Then there are some countries that got pretty well through the crisis so far and are planning to open up, especially because they are highly dependent on tourism money. This includes Georgia, Balkans, Greece and Croatia. Most of them are opening up beginning July and we hope they will have good safety measurements in place. Summer travel will be very different from the usual experience – no bars, no nightlife, no parties and perhaps many rules for restaurants, hotels and tourist attractions.
If the destination country has some good system and rules in place then there’s no reason to be entirely against traveling. However, lots of things will be different and there’s certainly a risk of some inconvenient situations you might face.

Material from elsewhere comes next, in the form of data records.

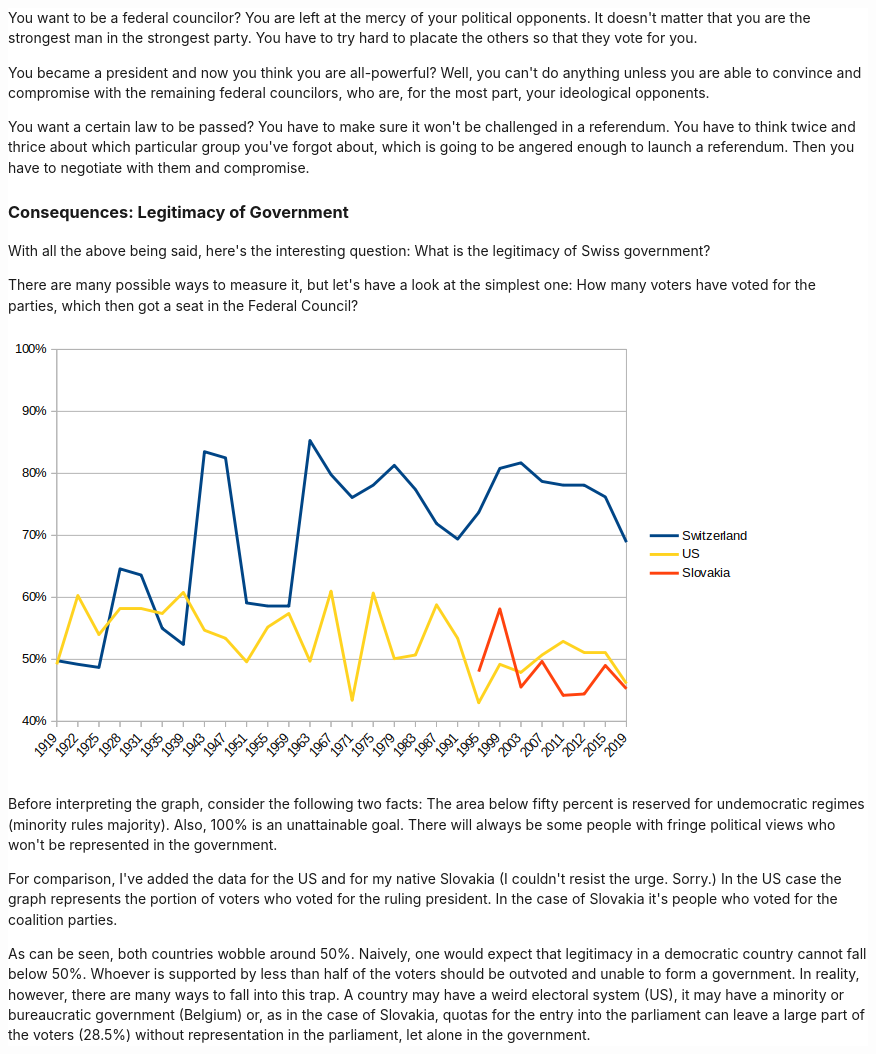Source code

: You want to be a federal councilor? You are left at the mercy of your political opponents. It doesn't matter that you are the strongest man in the strongest party. You have to try hard to placate the others so that they vote for you.

You became a president and now you think you are all-powerful? Well, you can't do anything unless you are able to convince and compromise with the remaining federal councilors, who are, for the most part, your ideological opponents. 

You want a certain law to be passed? You have to make sure it won't be challenged in a referendum. You have to think twice and thrice about which particular group you've forgot about, which is going to be angered enough to launch a referendum. Then you have to negotiate with them and compromise.

### Consequences: Legitimacy of Government

With all the above being said, here's the interesting question: What is the legitimacy of Swiss government?

There are many possible ways to measure it, but let's have a look at the simplest one: How many voters have voted for the parties, which then got a seat in the Federal Council?

![](legitimacy.png)

Before interpreting the graph, consider the following two facts: The area below fifty percent is reserved for undemocratic regimes (minority rules majority). Also, 100% is an unattainable goal. There will always be some people with fringe political views who won't be represented in the government.

For comparison, I've added the data for the US and for my native Slovakia (I couldn't resist the urge. Sorry.) In the US case the graph represents the portion of voters who voted for the ruling president. In the case of Slovakia it's people who voted for the coalition parties.

As can be seen, both countries wobble around 50%. Naively, one would expect that legitimacy in a democratic country cannot fall below 50%. Whoever is supported by less than half of the voters should be outvoted and unable to form a government. In reality, however, there are many ways to fall into this trap. A country may have a weird electoral system (US), it may have a minority or bureaucratic government (Belgium) or, as in the case of Slovakia, quotas for the entry into the parliament can leave a large part of the voters (28.5%) without representation in the parliament, let alone in the government.
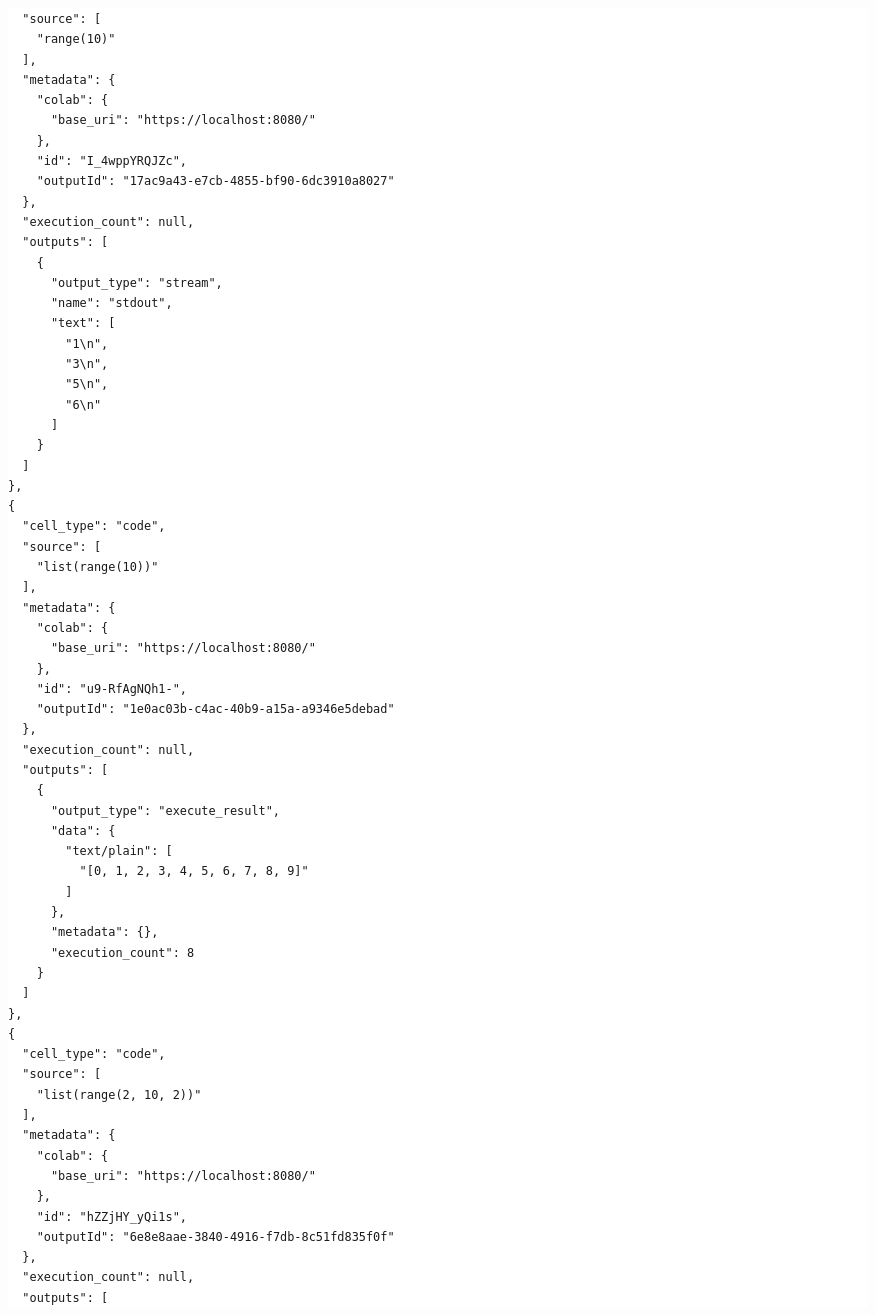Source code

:       "source": [
        "range(10)"
      ],
      "metadata": {
        "colab": {
          "base_uri": "https://localhost:8080/"
        },
        "id": "I_4wppYRQJZc",
        "outputId": "17ac9a43-e7cb-4855-bf90-6dc3910a8027"
      },
      "execution_count": null,
      "outputs": [
        {
          "output_type": "stream",
          "name": "stdout",
          "text": [
            "1\n",
            "3\n",
            "5\n",
            "6\n"
          ]
        }
      ]
    },
    {
      "cell_type": "code",
      "source": [
        "list(range(10))"
      ],
      "metadata": {
        "colab": {
          "base_uri": "https://localhost:8080/"
        },
        "id": "u9-RfAgNQh1-",
        "outputId": "1e0ac03b-c4ac-40b9-a15a-a9346e5debad"
      },
      "execution_count": null,
      "outputs": [
        {
          "output_type": "execute_result",
          "data": {
            "text/plain": [
              "[0, 1, 2, 3, 4, 5, 6, 7, 8, 9]"
            ]
          },
          "metadata": {},
          "execution_count": 8
        }
      ]
    },
    {
      "cell_type": "code",
      "source": [
        "list(range(2, 10, 2))"
      ],
      "metadata": {
        "colab": {
          "base_uri": "https://localhost:8080/"
        },
        "id": "hZZjHY_yQi1s",
        "outputId": "6e8e8aae-3840-4916-f7db-8c51fd835f0f"
      },
      "execution_count": null,
      "outputs": [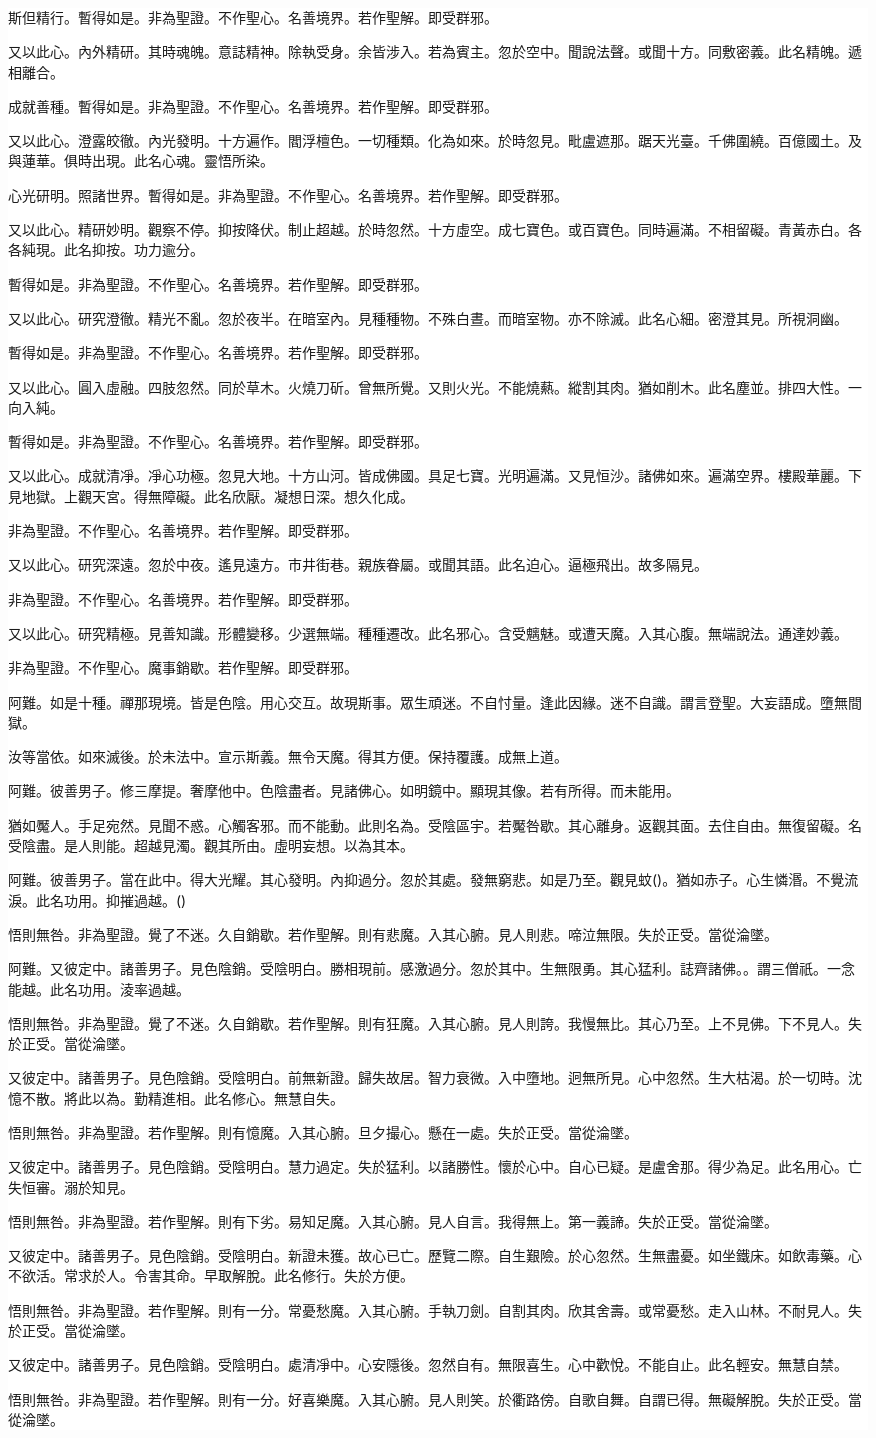 斯但精行。暫得如是。非為聖證。不作聖心。名善境界。若作聖解。即受群邪。

又以此心。內外精研。其時魂魄。意誌精神。除執受身。余皆涉入。若為賓主。忽於空中。聞說法聲。或聞十方。同敷密義。此名精魄。遞相離合。

成就善種。暫得如是。非為聖證。不作聖心。名善境界。若作聖解。即受群邪。

又以此心。澄露皎徹。內光發明。十方遍作。閻浮檀色。一切種類。化為如來。於時忽見。毗盧遮那。踞天光臺。千佛圍繞。百億國土。及與蓮華。俱時出現。此名心魂。靈悟所染。

心光研明。照諸世界。暫得如是。非為聖證。不作聖心。名善境界。若作聖解。即受群邪。

又以此心。精研妙明。觀察不停。抑按降伏。制止超越。於時忽然。十方虛空。成七寶色。或百寶色。同時遍滿。不相留礙。青黃赤白。各各純現。此名抑按。功力逾分。

暫得如是。非為聖證。不作聖心。名善境界。若作聖解。即受群邪。

又以此心。研究澄徹。精光不亂。忽於夜半。在暗室內。見種種物。不殊白晝。而暗室物。亦不除滅。此名心細。密澄其見。所視洞幽。

暫得如是。非為聖證。不作聖心。名善境界。若作聖解。即受群邪。

又以此心。圓入虛融。四肢忽然。同於草木。火燒刀斫。曾無所覺。又則火光。不能燒爇。縱割其肉。猶如削木。此名塵並。排四大性。一向入純。

暫得如是。非為聖證。不作聖心。名善境界。若作聖解。即受群邪。

又以此心。成就清凈。凈心功極。忽見大地。十方山河。皆成佛國。具足七寶。光明遍滿。又見恒沙。諸佛如來。遍滿空界。樓殿華麗。下見地獄。上觀天宮。得無障礙。此名欣厭。凝想日深。想久化成。

非為聖證。不作聖心。名善境界。若作聖解。即受群邪。

又以此心。研究深遠。忽於中夜。遙見遠方。市井街巷。親族眷屬。或聞其語。此名迫心。逼極飛出。故多隔見。

非為聖證。不作聖心。名善境界。若作聖解。即受群邪。

又以此心。研究精極。見善知識。形體變移。少選無端。種種遷改。此名邪心。含受魑魅。或遭天魔。入其心腹。無端說法。通達妙義。

非為聖證。不作聖心。魔事銷歇。若作聖解。即受群邪。

阿難。如是十種。禪那現境。皆是色陰。用心交互。故現斯事。眾生頑迷。不自忖量。逢此因緣。迷不自識。謂言登聖。大妄語成。墮無間獄。

汝等當依。如來滅後。於未法中。宣示斯義。無令天魔。得其方便。保持覆護。成無上道。

阿難。彼善男子。修三摩提。奢摩他中。色陰盡者。見諸佛心。如明鏡中。顯現其像。若有所得。而未能用。

猶如魘人。手足宛然。見聞不惑。心觸客邪。而不能動。此則名為。受陰區宇。若魘咎歇。其心離身。返觀其面。去住自由。無復留礙。名受陰盡。是人則能。超越見濁。觀其所由。虛明妄想。以為其本。

阿難。彼善男子。當在此中。得大光耀。其心發明。內抑過分。忽於其處。發無窮悲。如是乃至。觀見蚊()。猶如赤子。心生憐湣。不覺流淚。此名功用。抑摧過越。()

悟則無咎。非為聖證。覺了不迷。久自銷歇。若作聖解。則有悲魔。入其心腑。見人則悲。啼泣無限。失於正受。當從淪墜。

阿難。又彼定中。諸善男子。見色陰銷。受陰明白。勝相現前。感激過分。忽於其中。生無限勇。其心猛利。誌齊諸佛。。謂三僧祇。一念能越。此名功用。淩率過越。

悟則無咎。非為聖證。覺了不迷。久自銷歇。若作聖解。則有狂魔。入其心腑。見人則誇。我慢無比。其心乃至。上不見佛。下不見人。失於正受。當從淪墜。

又彼定中。諸善男子。見色陰銷。受陰明白。前無新證。歸失故居。智力衰微。入中墮地。迥無所見。心中忽然。生大枯渴。於一切時。沈憶不散。將此以為。勤精進相。此名修心。無慧自失。

悟則無咎。非為聖證。若作聖解。則有憶魔。入其心腑。旦夕撮心。懸在一處。失於正受。當從淪墜。

又彼定中。諸善男子。見色陰銷。受陰明白。慧力過定。失於猛利。以諸勝性。懷於心中。自心已疑。是盧舍那。得少為足。此名用心。亡失恒審。溺於知見。

悟則無咎。非為聖證。若作聖解。則有下劣。易知足魔。入其心腑。見人自言。我得無上。第一義諦。失於正受。當從淪墜。

又彼定中。諸善男子。見色陰銷。受陰明白。新證未獲。故心已亡。歷覽二際。自生艱險。於心忽然。生無盡憂。如坐鐵床。如飲毒藥。心不欲活。常求於人。令害其命。早取解脫。此名修行。失於方便。

悟則無咎。非為聖證。若作聖解。則有一分。常憂愁魔。入其心腑。手執刀劍。自割其肉。欣其舍壽。或常憂愁。走入山林。不耐見人。失於正受。當從淪墜。

又彼定中。諸善男子。見色陰銷。受陰明白。處清凈中。心安隱後。忽然自有。無限喜生。心中歡悅。不能自止。此名輕安。無慧自禁。

悟則無咎。非為聖證。若作聖解。則有一分。好喜樂魔。入其心腑。見人則笑。於衢路傍。自歌自舞。自謂已得。無礙解脫。失於正受。當從淪墜。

As soon as people start moving, there might be some outbreaks in certain regions that could lead to those places being put under quarantine lockdown.
Then there’s the risk of you getting tested positive on arrival resulting in decline-to-enter or a mandatory quarantine for 14 days if it’s too risky to send you back.
Here are some tips if you consider traveling in the next few months:
1. Be Spontaneous
Don’t plan far in advance. Your destination country might not have the situation under control and may not welcome travelers. Things can change fast, so make sure you either book your vacation spontaneously or have the option to cancel last minute. Try not to make any bookings more than 1-2 weeks ahead.
2. Be Flexible
Things could go wrong while you’re on your holiday. Maybe there’s an outbreak at your hotel and you’ll be quarantined, maybe the region you’re in will be put under lockdown again, maybe you’ll test positive and you won’t be able to fly home until you fully recover. Make sure you have enough time, patience and budget for any unforeseeable inconveniences.
3. Be Cautious
Pay very close attention to the destination country. Do they actually have the situation under control or do they only open up for economic reasons in order to save their tourism industry?
Every country has to balance health vs. economy – it’s a very difficult decision and there’s no right or wrong. There’ll always be a risk, but it also depends on your individual situation. If you’re older and/or part of the high-risk group, you should be extra cautious and think twice if you can.
4. Lower Expectations
Traveling will be different than what you’re used to. Ask yourself what your priority is – if you wanna go hiking in the nature or relax on the beach, you’ll probably still have a good time. If you wanna go to a party island in Spain or Greece, keep in mind that there might not be any parties, possibly bars and clubs will be entirely closed, you might need to wear a mask and maybe even access to some tourist attractions and sights will be limited. Dependent on your priorities, ask yourself if this trip will be worth your time and money?